Opzione XCI Descrizione
config/current/pdf/creator Identifica il creatore del documento utilizzando la voce Creatore nel dizionario Informazioni documento. Per informazioni su questo dizionario, consultare la guida di riferimento di PDF.
config/present/pdf/produttore Identifica il produttore del documento utilizzando la voce Produttore nel dizionario Informazioni documento. Per informazioni su questo dizionario, consultare la guida di riferimento di PDF.
configurazione/attuale/layout Controlla se l'output è un singolo pannello o impaginato.
config/current/pdf/compressione/level Specifica il grado di compressione da utilizzare per la generazione di un documento PDF.
config/current/pdf/scriptModel Controlla se le informazioni specifiche di XFA sono incluse nel documento PDF di output.
config/current/common/data/adjustData Controlla se l'applicazione XFA regola i dati dopo l'unione.
config/current/pdf/renderPolicy Controlla se la generazione del contenuto della pagina viene eseguita sul server o differita al client.
config/present/common/locale Specifica le impostazioni internazionali predefinite utilizzate nel documento di output.
configurazione/presente/destinazione Se contenuto da un elemento presente, specifica il formato di output. Se contenuto in un elemento openAction, specifica l'azione da eseguire all'apertura del documento in un client interattivo.
configurazione/attuale/uscita/tipo Specifica il tipo di compressione da applicare a un file o il tipo di output da produrre.
config/current/common/temp/uri Specifica l’URI del modulo.
config/present/common/template/base Fornisce una posizione di base per gli URI nella struttura del modulo. Quando questo elemento è assente o vuoto, la posizione della struttura del modulo viene utilizzata come base.
config/present/common/log/to Controlla la posizione in cui vengono scritti i dati di registro o di output.
config/current/output/to Controlla la posizione in cui vengono scritti i dati di registro o di output.
config/present/script/currentPage Specifica la pagina iniziale all'apertura del documento.
config/present/script/exclude Indica alle API server/comunicazioni di AEM Forms gli eventi da ignorare.
config/current/pdf/linearized Controlla se il documento PDF di output è linearizzato.
config/present/script/runScripts Controlla quale insieme di script viene eseguito da AEM Forms.
config/present/pdf/tagged Controlla l’inclusione dei tag nel documento PDF di output. I tag, nel contesto di PDF, sono informazioni aggiuntive incluse in un documento per esporre la struttura logica del documento. I tag facilitano gli strumenti di accessibilità e la riformattazione. Ad esempio, un numero di pagina può essere contrassegnato come artefatto in modo che l’assistente vocale non lo pronunci al centro del testo. Anche se i tag rendono un documento più utile, aumentano anche le dimensioni del documento e il tempo di elaborazione necessario per crearlo.
config/present/pdf/version Specifica la versione del documento PDF da generare.

Problemi noti

  • Assicurati che le dimensioni del modello e dei file di configurazione XCI siano superiori a 16 KB.

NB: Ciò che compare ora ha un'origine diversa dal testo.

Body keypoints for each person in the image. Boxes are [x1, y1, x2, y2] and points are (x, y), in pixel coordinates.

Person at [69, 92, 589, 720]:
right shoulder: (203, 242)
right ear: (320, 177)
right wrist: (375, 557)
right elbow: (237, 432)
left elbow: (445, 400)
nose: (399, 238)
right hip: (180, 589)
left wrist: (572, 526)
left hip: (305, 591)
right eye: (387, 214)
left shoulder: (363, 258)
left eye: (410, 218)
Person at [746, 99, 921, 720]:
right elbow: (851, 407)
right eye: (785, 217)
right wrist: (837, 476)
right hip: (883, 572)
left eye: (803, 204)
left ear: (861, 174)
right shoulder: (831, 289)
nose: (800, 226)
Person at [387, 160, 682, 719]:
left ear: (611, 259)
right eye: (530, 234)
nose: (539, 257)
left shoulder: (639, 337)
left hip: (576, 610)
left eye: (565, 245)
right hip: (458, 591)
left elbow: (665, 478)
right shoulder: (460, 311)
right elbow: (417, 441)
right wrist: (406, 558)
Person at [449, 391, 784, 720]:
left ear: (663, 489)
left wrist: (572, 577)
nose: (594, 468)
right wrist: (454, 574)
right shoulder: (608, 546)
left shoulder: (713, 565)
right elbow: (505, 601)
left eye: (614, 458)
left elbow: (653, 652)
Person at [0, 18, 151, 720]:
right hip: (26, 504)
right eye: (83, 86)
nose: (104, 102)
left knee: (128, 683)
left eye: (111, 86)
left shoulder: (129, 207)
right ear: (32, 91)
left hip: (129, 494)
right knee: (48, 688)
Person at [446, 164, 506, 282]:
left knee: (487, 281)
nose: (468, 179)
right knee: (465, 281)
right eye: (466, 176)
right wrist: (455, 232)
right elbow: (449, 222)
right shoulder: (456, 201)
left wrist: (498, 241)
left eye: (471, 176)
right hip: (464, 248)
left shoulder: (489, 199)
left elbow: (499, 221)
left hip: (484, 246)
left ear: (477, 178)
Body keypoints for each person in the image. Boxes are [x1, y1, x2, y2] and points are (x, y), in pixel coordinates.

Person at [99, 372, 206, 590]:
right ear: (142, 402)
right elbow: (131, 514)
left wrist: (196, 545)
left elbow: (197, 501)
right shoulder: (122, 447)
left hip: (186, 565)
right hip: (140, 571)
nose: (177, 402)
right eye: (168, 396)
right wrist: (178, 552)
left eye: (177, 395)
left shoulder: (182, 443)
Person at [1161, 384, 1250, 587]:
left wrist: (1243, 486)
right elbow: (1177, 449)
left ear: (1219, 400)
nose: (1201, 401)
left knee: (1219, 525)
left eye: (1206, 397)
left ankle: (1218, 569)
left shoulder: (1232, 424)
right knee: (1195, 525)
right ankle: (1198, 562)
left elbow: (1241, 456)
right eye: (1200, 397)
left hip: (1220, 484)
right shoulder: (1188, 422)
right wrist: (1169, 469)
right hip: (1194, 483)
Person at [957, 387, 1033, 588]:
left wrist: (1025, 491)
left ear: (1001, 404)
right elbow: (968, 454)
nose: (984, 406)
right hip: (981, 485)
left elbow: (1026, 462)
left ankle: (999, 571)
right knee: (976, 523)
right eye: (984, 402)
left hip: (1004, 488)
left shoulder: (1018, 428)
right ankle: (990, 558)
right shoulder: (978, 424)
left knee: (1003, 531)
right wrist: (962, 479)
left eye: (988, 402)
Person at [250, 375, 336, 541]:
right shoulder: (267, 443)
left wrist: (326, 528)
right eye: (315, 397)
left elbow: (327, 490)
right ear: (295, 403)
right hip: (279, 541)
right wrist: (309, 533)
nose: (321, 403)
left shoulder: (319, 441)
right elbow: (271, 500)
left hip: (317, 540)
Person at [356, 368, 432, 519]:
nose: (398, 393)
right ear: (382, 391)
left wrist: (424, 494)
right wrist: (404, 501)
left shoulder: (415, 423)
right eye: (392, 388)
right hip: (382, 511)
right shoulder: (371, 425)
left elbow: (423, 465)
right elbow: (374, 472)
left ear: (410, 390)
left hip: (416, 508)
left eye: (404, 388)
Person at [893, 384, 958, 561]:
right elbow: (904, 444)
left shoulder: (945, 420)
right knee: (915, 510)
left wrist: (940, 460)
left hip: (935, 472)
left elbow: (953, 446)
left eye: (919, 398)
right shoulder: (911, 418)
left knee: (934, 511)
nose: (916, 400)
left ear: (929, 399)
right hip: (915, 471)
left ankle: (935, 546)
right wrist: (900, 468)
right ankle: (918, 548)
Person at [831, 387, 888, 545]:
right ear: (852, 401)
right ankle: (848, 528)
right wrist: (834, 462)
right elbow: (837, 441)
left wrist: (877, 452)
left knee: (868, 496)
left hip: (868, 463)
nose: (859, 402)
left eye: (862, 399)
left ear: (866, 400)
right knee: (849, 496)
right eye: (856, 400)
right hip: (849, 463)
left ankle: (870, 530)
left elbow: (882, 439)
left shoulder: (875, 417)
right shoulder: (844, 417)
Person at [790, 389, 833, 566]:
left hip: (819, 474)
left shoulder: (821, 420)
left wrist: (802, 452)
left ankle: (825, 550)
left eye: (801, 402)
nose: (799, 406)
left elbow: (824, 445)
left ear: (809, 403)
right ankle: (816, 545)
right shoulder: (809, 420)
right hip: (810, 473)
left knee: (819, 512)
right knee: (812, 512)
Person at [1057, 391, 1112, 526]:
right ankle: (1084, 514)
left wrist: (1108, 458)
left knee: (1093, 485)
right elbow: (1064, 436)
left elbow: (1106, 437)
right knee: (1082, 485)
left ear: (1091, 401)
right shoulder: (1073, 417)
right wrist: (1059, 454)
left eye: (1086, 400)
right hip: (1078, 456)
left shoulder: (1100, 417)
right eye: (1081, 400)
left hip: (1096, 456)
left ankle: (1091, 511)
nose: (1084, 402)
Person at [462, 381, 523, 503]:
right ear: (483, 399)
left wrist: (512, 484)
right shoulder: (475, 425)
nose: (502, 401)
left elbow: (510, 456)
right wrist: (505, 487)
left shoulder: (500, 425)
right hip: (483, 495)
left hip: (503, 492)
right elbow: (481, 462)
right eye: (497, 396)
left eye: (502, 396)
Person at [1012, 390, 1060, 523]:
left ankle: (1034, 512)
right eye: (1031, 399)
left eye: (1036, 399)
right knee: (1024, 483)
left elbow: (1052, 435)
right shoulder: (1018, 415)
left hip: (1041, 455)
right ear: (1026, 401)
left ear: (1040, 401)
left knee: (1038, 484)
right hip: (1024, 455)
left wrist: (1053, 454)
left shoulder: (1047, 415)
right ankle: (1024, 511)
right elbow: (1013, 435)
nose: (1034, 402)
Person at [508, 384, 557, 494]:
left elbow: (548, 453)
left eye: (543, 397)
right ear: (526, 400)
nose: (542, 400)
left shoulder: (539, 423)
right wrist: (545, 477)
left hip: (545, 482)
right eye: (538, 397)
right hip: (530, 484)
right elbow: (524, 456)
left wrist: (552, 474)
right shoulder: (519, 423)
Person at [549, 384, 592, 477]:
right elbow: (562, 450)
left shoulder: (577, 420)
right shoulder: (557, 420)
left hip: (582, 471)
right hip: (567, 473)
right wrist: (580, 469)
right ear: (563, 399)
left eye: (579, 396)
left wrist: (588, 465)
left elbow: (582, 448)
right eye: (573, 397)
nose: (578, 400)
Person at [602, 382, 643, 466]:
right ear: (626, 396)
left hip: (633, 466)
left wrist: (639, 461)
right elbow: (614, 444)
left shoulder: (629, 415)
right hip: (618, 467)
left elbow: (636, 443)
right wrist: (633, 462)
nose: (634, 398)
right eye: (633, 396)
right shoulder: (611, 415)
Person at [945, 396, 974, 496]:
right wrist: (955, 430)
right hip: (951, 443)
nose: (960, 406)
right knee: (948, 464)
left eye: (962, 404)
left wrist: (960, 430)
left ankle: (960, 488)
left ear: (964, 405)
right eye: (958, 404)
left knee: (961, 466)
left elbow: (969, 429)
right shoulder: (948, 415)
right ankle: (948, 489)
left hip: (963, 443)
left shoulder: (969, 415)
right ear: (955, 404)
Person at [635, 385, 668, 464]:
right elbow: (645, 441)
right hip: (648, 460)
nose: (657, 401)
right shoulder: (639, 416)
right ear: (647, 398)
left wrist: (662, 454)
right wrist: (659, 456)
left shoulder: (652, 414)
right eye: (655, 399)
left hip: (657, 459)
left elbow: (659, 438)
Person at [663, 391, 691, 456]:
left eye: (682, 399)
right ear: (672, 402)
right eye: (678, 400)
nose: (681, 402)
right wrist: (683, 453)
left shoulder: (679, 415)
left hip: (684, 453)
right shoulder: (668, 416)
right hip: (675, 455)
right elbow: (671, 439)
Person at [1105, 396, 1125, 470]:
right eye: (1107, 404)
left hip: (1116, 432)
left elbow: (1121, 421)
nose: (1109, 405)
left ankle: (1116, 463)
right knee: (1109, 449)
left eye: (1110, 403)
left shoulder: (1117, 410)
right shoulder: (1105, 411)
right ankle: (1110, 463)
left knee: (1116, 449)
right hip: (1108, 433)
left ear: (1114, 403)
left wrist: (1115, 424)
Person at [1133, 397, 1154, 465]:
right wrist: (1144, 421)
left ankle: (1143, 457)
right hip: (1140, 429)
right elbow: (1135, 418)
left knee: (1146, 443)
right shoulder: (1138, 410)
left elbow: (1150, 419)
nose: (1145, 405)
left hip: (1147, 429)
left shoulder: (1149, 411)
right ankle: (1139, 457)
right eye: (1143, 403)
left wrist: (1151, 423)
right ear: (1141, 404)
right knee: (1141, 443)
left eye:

  • Assicurati che il file xml dei dati non contenga l’intestazione della dichiarazione XML. Esempio, <?xml version="1.0" encoding="UTF-8"?>

  • Per una configurazione batch, una sola istanza di combinazione di valori di OutputType(PDF, PRINT) e RenderType(PostScript, PCL, IPL, ZPL, ecc.) è consentito.

  • Non modificare la configurazione USC/Azure Cloud dell’origine dati utilizzata in una configurazione batch mentre il batch è in esecuzione. Anche dopo l'esecuzione, se è necessario un aggiornamento, crea una copia della configurazione invece di aggiornare quella utilizzata in una configurazione batch esistente.

Best practice

  • Adobe consiglia di ospitare l’archivio dei contenitori BLOB di file di dati nell’area cloud utilizzata da AEM Cloud Service.